§ **What you need to do**: Please copy all of the entries below line for line, keeping every character unchanged.

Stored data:
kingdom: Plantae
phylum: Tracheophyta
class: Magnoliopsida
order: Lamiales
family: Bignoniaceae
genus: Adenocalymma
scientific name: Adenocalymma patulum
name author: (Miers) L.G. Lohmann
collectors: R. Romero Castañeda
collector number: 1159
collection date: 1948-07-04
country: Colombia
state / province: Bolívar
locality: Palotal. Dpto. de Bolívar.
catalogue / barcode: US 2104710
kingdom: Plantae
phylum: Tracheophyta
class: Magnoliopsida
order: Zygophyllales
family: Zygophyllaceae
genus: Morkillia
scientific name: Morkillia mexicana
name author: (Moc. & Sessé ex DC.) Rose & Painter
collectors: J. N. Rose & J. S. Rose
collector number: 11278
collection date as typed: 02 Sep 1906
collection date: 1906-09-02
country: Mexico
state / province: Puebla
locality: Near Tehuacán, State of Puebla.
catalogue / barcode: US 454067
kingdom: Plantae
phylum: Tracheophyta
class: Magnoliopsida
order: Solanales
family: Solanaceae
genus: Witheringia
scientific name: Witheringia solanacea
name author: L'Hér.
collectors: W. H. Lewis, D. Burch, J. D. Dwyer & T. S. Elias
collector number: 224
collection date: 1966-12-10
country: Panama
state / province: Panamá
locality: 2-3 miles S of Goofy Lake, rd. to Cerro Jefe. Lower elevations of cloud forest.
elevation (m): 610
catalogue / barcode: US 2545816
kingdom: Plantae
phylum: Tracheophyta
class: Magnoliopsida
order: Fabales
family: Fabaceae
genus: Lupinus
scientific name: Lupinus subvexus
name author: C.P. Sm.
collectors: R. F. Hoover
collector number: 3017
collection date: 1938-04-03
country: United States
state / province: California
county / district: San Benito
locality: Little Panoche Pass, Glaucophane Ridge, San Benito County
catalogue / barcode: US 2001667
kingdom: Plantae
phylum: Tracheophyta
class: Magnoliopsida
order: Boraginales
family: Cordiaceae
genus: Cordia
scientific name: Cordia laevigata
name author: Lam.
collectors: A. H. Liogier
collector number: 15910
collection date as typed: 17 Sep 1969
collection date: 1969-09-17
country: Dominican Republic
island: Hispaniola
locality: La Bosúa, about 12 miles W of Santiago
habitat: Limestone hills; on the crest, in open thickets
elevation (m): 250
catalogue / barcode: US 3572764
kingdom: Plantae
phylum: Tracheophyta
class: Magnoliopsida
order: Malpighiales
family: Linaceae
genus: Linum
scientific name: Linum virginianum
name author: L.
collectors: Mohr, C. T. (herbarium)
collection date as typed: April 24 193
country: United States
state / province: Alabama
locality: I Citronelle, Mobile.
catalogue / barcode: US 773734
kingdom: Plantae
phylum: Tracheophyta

§ **Response for this exercise**:
kingdom: Plantae
phylum: Tracheophyta
class: Magnoliopsida
order: Lamiales
family: Bignoniaceae
genus: Adenocalymma
scientific name: Adenocalymma patulum
name author: (Miers) L.G. Lohmann
collectors: R. Romero Castañeda
collector number: 1159
collection date: 1948-07-04
country: Colombia
state / province: Bolívar
locality: Palotal. Dpto. de Bolívar.
catalogue / barcode: US 2104710
kingdom: Plantae
phylum: Tracheophyta
class: Magnoliopsida
order: Zygophyllales
family: Zygophyllaceae
genus: Morkillia
scientific name: Morkillia mexicana
name author: (Moc. & Sessé ex DC.) Rose & Painter
collectors: J. N. Rose & J. S. Rose
collector number: 11278
collection date as typed: 02 Sep 1906
collection date: 1906-09-02
country: Mexico
state / province: Puebla
locality: Near Tehuacán, State of Puebla.
catalogue / barcode: US 454067
kingdom: Plantae
phylum: Tracheophyta
class: Magnoliopsida
order: Solanales
family: Solanaceae
genus: Witheringia
scientific name: Witheringia solanacea
name author: L'Hér.
collectors: W. H. Lewis, D. Burch, J. D. Dwyer & T. S. Elias
collector number: 224
collection date: 1966-12-10
country: Panama
state / province: Panamá
locality: 2-3 miles S of Goofy Lake, rd. to Cerro Jefe. Lower elevations of cloud forest.
elevation (m): 610
catalogue / barcode: US 2545816
kingdom: Plantae
phylum: Tracheophyta
class: Magnoliopsida
order: Fabales
family: Fabaceae
genus: Lupinus
scientific name: Lupinus subvexus
name author: C.P. Sm.
collectors: R. F. Hoover
collector number: 3017
collection date: 1938-04-03
country: United States
state / province: California
county / district: San Benito
locality: Little Panoche Pass, Glaucophane Ridge, San Benito County
catalogue / barcode: US 2001667
kingdom: Plantae
phylum: Tracheophyta
class: Magnoliopsida
order: Boraginales
family: Cordiaceae
genus: Cordia
scientific name: Cordia laevigata
name author: Lam.
collectors: A. H. Liogier
collector number: 15910
collection date as typed: 17 Sep 1969
collection date: 1969-09-17
country: Dominican Republic
island: Hispaniola
locality: La Bosúa, about 12 miles W of Santiago
habitat: Limestone hills; on the crest, in open thickets
elevation (m): 250
catalogue / barcode: US 3572764
kingdom: Plantae
phylum: Tracheophyta
class: Magnoliopsida
order: Malpighiales
family: Linaceae
genus: Linum
scientific name: Linum virginianum
name author: L.
collectors: Mohr, C. T. (herbarium)
collection date as typed: April 24 193
country: United States
state / province: Alabama
locality: I Citronelle, Mobile.
catalogue / barcode: US 773734
kingdom: Plantae
phylum: Tracheophyta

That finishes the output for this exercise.